図2. 東京都の感染者数プロファイルの詳細
 
第1波の環境収容力(プロファイル全体の累計感染者数)は5,080,変曲点は4月13日,基本再生産数相当値は2.0と,前回と同じ値です。第2波の環境収容力は16,880,変曲点は7月31日,基本再生産数相当値は1.53とやはりほぼ同じです。
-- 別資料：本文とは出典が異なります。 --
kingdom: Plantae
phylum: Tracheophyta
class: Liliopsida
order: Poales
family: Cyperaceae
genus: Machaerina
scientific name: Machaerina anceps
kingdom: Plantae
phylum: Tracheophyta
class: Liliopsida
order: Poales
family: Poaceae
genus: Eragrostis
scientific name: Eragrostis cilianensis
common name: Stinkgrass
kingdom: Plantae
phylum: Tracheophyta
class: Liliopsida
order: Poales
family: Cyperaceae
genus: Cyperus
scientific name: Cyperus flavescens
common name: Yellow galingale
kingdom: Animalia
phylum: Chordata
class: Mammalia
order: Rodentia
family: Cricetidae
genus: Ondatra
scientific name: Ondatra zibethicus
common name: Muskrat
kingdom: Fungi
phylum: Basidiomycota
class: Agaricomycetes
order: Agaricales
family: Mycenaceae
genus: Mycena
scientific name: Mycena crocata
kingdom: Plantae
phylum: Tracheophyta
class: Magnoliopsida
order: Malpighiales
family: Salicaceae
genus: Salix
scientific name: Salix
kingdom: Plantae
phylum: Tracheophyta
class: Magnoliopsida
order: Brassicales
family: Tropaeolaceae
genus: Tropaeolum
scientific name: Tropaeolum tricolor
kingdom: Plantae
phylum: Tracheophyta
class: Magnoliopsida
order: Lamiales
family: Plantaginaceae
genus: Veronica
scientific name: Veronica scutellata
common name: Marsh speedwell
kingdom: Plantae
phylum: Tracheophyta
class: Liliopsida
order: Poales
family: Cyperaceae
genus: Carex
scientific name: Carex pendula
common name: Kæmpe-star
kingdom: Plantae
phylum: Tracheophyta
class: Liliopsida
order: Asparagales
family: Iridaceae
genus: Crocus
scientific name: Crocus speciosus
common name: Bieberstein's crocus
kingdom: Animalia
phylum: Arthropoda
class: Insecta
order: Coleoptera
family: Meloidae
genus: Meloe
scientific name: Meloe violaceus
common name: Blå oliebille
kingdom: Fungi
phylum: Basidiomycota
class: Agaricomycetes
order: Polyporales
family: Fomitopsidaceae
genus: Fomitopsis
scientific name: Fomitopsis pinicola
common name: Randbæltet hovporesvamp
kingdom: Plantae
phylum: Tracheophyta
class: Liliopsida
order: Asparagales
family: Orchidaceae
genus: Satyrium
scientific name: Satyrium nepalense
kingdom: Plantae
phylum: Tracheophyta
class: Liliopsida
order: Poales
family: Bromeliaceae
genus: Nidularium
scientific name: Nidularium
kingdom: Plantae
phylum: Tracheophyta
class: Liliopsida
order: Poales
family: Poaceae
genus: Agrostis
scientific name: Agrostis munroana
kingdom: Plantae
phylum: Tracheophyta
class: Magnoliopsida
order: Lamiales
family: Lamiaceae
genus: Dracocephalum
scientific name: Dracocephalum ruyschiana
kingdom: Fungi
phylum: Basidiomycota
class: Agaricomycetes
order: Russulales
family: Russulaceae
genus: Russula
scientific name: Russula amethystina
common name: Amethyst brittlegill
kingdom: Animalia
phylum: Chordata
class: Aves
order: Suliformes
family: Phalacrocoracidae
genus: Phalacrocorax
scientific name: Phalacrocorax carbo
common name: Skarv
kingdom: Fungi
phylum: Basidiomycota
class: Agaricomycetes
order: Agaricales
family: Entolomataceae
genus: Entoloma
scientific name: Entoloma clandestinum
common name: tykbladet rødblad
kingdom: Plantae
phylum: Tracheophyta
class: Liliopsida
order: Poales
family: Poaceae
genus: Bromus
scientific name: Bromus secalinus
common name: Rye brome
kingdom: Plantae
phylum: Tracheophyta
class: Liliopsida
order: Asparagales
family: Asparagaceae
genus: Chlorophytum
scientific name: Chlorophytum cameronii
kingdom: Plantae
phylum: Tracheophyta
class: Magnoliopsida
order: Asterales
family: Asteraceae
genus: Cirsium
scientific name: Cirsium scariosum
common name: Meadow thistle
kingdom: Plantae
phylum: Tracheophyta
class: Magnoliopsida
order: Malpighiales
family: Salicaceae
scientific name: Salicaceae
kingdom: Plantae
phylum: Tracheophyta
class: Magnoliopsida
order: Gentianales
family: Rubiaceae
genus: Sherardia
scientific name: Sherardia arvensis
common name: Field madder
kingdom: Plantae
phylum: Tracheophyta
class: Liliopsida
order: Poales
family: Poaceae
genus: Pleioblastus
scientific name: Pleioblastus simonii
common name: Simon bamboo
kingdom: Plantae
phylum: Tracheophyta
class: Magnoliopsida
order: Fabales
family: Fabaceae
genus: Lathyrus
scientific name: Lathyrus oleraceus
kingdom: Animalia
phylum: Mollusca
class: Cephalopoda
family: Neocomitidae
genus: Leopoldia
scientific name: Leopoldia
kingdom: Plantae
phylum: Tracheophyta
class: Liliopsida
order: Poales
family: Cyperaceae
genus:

"第2+β波"については,前回はデータ数が少なかったことから,環境収容力はおよそ4,200,基本再生産数相当値は1.9程度と見積もりました。今回の解析では,環境収容力は5,400と大きくなり,第1波を越える数となりました。変曲点は9月19日,基本再生産数相当値は1.7となりました。これら数値の変化は,先の結果よりも第2+β波が大きくなり,まだ拡大の傾向を持っているいることを示唆します。第2+β波のこれまでの感染者数の寄与は約4,000名まで増えました。3波の合成値である累計calcは報告数とよく合致しています。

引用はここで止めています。